# [Collected data entries]
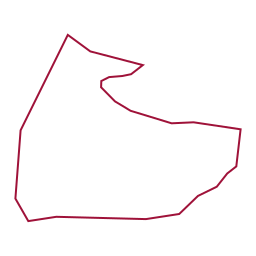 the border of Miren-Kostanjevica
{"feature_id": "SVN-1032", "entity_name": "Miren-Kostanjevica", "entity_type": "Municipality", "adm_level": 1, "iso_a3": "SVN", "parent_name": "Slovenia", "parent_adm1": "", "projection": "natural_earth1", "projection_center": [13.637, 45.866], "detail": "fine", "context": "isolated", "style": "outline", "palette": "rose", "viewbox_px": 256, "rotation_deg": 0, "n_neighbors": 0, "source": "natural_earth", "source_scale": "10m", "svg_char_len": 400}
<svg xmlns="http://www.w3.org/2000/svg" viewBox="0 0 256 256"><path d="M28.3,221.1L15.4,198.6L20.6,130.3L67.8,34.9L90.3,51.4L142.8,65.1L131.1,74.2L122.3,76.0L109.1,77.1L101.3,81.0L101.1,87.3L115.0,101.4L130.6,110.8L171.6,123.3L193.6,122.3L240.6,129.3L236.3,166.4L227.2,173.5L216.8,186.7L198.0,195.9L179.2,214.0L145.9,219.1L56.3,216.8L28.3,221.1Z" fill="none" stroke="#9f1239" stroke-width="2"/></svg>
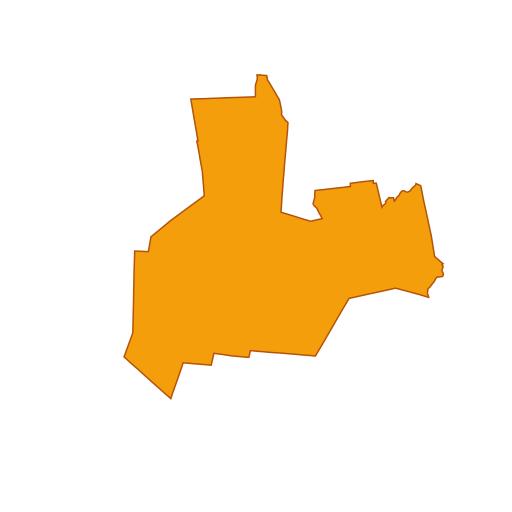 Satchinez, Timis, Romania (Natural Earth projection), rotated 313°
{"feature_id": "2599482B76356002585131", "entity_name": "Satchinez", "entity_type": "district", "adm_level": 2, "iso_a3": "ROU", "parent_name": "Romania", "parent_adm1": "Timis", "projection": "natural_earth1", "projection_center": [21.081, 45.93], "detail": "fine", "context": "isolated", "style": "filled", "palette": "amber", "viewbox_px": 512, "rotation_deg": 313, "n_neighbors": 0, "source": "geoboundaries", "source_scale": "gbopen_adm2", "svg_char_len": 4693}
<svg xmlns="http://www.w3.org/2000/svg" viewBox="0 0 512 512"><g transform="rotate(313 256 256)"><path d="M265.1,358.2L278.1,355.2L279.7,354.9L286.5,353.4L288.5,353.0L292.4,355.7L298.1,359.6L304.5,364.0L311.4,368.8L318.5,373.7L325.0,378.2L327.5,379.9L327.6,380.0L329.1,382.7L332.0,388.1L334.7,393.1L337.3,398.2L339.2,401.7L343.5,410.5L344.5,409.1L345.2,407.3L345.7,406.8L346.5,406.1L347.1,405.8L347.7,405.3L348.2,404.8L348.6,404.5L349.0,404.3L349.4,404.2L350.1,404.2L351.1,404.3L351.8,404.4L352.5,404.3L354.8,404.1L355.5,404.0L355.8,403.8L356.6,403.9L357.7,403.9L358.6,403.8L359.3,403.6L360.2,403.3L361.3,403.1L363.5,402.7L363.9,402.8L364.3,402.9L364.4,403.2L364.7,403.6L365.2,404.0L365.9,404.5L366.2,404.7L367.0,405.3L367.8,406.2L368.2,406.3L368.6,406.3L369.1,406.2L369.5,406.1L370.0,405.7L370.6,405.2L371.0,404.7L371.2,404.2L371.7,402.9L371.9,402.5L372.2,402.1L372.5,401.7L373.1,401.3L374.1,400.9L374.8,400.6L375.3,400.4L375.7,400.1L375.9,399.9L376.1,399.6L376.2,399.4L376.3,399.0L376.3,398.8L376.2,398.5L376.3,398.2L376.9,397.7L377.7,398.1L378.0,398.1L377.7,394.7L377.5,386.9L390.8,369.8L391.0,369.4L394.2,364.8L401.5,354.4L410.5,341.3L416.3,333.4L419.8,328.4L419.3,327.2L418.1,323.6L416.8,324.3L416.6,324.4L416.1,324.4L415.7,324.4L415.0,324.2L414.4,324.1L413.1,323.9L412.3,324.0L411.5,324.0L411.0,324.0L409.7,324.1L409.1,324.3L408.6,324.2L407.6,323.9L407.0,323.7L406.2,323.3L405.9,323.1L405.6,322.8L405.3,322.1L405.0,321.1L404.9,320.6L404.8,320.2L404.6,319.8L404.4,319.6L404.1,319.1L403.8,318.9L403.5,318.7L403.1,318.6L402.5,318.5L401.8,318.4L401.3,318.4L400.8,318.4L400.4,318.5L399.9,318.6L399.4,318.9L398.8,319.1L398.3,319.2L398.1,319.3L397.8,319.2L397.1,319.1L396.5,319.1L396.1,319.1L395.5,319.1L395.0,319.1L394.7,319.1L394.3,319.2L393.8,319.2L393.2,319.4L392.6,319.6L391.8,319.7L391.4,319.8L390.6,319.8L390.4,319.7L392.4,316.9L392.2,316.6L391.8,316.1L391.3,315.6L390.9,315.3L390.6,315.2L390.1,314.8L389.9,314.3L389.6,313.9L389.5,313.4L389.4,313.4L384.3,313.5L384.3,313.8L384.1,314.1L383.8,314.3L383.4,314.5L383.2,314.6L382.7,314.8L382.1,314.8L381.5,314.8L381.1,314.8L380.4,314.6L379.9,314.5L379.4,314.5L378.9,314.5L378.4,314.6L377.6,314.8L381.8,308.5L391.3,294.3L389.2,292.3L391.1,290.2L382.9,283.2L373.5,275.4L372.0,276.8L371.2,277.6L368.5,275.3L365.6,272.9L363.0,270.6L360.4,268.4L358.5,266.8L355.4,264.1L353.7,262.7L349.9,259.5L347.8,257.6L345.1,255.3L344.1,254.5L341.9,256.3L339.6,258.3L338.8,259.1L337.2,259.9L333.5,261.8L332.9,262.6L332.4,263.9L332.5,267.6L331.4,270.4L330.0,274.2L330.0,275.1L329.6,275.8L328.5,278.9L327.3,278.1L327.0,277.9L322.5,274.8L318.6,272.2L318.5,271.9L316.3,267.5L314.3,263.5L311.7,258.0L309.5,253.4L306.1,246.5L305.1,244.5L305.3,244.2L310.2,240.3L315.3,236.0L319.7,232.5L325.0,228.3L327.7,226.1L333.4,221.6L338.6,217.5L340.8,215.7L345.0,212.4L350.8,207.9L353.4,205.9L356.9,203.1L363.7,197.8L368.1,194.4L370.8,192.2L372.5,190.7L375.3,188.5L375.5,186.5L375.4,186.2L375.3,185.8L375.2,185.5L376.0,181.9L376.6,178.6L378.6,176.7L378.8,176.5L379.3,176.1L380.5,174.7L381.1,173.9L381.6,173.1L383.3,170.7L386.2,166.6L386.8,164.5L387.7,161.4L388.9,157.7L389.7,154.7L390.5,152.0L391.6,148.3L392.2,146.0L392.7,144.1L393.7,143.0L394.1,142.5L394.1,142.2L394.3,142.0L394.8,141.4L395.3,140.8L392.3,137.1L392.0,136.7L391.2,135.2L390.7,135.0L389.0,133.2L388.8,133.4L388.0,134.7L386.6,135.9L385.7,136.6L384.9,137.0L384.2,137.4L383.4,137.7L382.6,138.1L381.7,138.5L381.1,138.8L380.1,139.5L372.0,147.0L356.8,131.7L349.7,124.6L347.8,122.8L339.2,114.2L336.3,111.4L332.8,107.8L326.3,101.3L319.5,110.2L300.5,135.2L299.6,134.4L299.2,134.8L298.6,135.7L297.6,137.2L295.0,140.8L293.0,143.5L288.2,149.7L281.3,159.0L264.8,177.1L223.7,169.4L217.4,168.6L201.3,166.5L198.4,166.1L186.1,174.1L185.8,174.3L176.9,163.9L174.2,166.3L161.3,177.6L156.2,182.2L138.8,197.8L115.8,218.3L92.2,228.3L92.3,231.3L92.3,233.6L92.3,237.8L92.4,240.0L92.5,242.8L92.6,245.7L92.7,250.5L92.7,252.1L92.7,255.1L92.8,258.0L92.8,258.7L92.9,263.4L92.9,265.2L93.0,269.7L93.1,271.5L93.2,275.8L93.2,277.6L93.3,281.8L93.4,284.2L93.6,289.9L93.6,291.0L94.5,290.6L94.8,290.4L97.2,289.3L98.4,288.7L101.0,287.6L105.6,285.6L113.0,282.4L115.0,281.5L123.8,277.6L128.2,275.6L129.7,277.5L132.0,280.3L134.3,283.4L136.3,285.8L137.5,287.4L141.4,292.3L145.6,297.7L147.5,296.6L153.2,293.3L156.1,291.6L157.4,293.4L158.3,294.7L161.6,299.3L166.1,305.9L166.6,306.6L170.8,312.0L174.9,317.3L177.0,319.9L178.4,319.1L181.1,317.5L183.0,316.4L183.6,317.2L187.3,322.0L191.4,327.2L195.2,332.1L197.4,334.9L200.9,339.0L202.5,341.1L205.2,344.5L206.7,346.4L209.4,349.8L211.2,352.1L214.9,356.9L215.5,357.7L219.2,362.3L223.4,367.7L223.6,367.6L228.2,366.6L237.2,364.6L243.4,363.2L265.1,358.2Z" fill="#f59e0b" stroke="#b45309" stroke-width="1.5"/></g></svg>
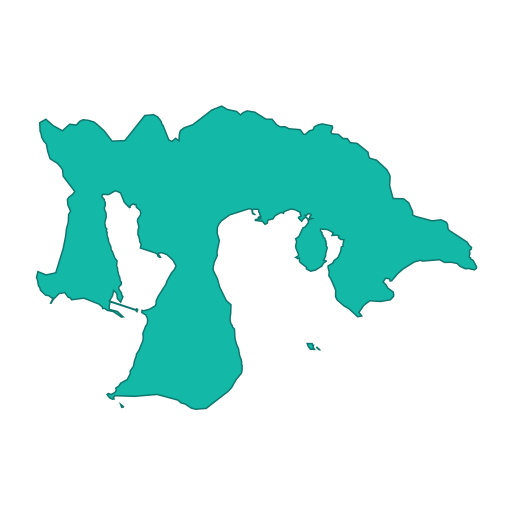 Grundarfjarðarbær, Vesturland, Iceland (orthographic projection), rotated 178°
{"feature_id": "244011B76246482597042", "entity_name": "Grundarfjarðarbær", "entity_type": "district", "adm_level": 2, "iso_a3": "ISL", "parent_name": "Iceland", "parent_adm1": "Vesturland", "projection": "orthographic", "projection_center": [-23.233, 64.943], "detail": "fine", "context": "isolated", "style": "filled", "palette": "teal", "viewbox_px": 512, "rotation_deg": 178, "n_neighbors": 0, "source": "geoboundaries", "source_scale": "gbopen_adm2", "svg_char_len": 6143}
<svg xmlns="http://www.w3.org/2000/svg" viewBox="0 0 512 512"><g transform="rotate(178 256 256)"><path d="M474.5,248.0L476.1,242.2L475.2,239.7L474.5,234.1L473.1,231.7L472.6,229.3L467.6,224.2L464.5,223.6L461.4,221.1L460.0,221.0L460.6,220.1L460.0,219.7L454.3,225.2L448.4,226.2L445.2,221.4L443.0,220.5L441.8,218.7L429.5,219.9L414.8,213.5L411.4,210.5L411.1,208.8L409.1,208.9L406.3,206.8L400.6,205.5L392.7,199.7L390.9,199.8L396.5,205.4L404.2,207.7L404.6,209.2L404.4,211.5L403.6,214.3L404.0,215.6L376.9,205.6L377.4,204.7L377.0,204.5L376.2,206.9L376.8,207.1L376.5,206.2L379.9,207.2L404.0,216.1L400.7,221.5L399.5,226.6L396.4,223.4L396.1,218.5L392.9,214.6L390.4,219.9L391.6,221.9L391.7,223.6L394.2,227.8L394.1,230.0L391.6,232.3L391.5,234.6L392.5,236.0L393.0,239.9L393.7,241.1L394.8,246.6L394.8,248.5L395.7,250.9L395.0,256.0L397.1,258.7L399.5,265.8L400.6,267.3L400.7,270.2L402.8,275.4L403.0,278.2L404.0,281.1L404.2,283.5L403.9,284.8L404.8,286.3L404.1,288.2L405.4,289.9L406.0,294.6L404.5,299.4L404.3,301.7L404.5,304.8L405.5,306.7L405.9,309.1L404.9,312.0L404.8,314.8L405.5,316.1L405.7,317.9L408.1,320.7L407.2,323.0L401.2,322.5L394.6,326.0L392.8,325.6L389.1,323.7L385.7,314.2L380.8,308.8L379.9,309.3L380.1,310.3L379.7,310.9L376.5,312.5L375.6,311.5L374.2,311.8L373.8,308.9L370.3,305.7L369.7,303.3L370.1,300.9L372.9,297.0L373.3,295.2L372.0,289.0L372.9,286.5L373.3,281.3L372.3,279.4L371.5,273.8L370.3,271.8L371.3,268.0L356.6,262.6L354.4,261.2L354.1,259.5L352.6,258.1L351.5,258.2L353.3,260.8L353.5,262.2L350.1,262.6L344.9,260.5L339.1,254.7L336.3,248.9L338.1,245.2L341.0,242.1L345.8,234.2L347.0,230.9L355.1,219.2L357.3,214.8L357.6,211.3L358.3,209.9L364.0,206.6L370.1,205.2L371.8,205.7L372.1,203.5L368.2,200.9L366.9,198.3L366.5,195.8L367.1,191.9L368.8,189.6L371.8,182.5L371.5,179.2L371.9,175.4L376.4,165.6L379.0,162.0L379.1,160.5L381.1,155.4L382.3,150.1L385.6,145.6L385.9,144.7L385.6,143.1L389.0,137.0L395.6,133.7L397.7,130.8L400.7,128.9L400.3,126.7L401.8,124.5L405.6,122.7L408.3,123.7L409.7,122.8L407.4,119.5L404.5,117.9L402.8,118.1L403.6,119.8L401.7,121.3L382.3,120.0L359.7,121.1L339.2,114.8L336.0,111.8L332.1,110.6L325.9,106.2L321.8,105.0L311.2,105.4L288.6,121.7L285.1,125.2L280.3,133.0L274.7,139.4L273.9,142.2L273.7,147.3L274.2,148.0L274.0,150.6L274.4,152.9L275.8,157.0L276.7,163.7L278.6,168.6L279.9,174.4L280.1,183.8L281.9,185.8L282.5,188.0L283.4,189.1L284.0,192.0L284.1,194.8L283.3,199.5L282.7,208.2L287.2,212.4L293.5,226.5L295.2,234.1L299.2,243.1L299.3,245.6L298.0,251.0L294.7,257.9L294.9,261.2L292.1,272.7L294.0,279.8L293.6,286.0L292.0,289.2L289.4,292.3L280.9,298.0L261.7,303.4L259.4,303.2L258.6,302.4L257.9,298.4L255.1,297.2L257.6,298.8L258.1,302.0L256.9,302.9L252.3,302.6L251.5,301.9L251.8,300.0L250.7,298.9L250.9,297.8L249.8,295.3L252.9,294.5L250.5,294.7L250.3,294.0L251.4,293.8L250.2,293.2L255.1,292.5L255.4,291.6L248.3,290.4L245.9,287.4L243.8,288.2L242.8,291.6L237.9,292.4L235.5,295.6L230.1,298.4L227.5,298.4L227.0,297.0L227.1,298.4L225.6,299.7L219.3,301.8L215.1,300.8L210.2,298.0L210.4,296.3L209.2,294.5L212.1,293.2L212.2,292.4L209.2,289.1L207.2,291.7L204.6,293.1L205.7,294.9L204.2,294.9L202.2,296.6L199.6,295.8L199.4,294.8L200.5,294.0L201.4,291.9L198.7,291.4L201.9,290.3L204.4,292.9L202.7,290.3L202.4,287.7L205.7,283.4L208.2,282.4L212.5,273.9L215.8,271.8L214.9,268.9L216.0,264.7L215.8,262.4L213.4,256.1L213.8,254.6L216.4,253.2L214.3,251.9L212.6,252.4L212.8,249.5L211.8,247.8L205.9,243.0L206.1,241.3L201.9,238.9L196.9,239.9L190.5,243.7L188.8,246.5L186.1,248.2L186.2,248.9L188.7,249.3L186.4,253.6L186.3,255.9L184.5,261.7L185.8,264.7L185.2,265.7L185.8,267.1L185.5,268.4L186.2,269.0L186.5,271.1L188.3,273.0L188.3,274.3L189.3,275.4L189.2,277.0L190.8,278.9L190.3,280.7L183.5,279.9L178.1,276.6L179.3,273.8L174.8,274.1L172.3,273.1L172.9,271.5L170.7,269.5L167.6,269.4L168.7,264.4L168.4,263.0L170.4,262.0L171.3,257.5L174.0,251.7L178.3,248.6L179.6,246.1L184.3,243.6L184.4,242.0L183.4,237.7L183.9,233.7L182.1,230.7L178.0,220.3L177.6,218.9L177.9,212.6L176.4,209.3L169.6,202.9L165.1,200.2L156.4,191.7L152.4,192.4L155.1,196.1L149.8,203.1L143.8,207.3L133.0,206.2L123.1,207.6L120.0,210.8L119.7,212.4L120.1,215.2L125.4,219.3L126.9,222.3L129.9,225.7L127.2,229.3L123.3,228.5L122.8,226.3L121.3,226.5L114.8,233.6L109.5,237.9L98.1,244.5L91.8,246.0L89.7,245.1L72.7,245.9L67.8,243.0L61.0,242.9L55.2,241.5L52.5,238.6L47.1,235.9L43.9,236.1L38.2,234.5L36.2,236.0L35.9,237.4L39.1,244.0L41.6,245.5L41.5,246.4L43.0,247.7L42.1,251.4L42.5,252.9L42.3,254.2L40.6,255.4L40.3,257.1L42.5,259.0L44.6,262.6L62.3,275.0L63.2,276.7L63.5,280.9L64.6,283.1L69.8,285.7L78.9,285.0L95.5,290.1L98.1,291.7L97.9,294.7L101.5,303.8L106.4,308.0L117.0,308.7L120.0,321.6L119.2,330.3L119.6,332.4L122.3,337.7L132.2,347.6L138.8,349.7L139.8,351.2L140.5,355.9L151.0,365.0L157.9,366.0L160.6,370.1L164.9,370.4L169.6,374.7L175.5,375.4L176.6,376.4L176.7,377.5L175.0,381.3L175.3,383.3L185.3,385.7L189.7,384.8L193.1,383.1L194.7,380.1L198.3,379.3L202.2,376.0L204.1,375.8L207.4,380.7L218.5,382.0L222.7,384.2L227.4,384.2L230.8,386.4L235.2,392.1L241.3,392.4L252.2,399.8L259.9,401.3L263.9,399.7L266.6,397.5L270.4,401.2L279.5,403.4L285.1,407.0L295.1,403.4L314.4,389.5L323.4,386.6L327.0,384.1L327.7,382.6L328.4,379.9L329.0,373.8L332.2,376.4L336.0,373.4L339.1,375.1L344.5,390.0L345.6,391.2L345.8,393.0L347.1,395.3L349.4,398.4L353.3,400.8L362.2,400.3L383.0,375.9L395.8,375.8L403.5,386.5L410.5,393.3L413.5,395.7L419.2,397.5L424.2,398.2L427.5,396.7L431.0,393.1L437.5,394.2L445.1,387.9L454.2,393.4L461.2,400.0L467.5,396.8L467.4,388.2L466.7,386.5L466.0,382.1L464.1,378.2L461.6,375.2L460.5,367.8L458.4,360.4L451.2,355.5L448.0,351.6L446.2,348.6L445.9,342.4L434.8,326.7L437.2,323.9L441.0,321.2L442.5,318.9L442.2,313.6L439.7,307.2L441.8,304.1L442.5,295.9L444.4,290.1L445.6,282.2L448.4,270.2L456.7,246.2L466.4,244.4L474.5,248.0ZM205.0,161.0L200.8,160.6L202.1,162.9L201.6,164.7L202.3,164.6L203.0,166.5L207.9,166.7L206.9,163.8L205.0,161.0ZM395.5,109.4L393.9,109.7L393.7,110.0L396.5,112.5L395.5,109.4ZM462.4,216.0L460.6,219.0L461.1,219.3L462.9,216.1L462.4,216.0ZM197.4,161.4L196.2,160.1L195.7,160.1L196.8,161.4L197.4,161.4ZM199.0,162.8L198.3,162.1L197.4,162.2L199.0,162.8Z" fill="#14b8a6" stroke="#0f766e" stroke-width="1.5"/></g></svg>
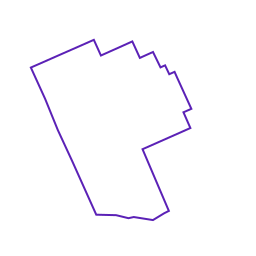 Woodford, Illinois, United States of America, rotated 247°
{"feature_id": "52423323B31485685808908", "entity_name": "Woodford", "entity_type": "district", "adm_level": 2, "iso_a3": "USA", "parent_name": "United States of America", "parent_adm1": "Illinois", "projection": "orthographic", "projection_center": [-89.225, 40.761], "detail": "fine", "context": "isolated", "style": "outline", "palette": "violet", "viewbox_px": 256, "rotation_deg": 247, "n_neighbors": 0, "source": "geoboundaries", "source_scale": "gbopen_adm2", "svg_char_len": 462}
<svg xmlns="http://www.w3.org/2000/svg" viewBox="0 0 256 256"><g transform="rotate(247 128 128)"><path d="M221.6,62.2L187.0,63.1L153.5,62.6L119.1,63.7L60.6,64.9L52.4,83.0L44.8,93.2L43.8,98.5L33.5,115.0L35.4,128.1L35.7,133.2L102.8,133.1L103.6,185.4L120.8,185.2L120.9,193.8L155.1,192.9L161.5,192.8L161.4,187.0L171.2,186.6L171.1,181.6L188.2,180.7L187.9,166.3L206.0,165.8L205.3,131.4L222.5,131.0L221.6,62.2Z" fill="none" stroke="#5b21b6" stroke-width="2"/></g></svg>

# [The problem]
Copy the lines above word for word, from the start of the records up to and including the line containing "Satchinez, Timis, Romania". Omit the pictures from your answer.

# [Worked solution]
 the border of Miren-Kostanjevica
{"feature_id": "SVN-1032", "entity_name": "Miren-Kostanjevica", "entity_type": "Municipality", "adm_level": 1, "iso_a3": "SVN", "parent_name": "Slovenia", "parent_adm1": "", "projection": "natural_earth1", "projection_center": [13.637, 45.866], "detail": "fine", "context": "isolated", "style": "outline", "palette": "rose", "viewbox_px": 256, "rotation_deg": 0, "n_neighbors": 0, "source": "natural_earth", "source_scale": "10m", "svg_char_len": 400}
<svg xmlns="http://www.w3.org/2000/svg" viewBox="0 0 256 256"><path d="M28.3,221.1L15.4,198.6L20.6,130.3L67.8,34.9L90.3,51.4L142.8,65.1L131.1,74.2L122.3,76.0L109.1,77.1L101.3,81.0L101.1,87.3L115.0,101.4L130.6,110.8L171.6,123.3L193.6,122.3L240.6,129.3L236.3,166.4L227.2,173.5L216.8,186.7L198.0,195.9L179.2,214.0L145.9,219.1L56.3,216.8L28.3,221.1Z" fill="none" stroke="#9f1239" stroke-width="2"/></svg>
 Satchinez, Timis, Romania (Natural Earth projection), rotated 313°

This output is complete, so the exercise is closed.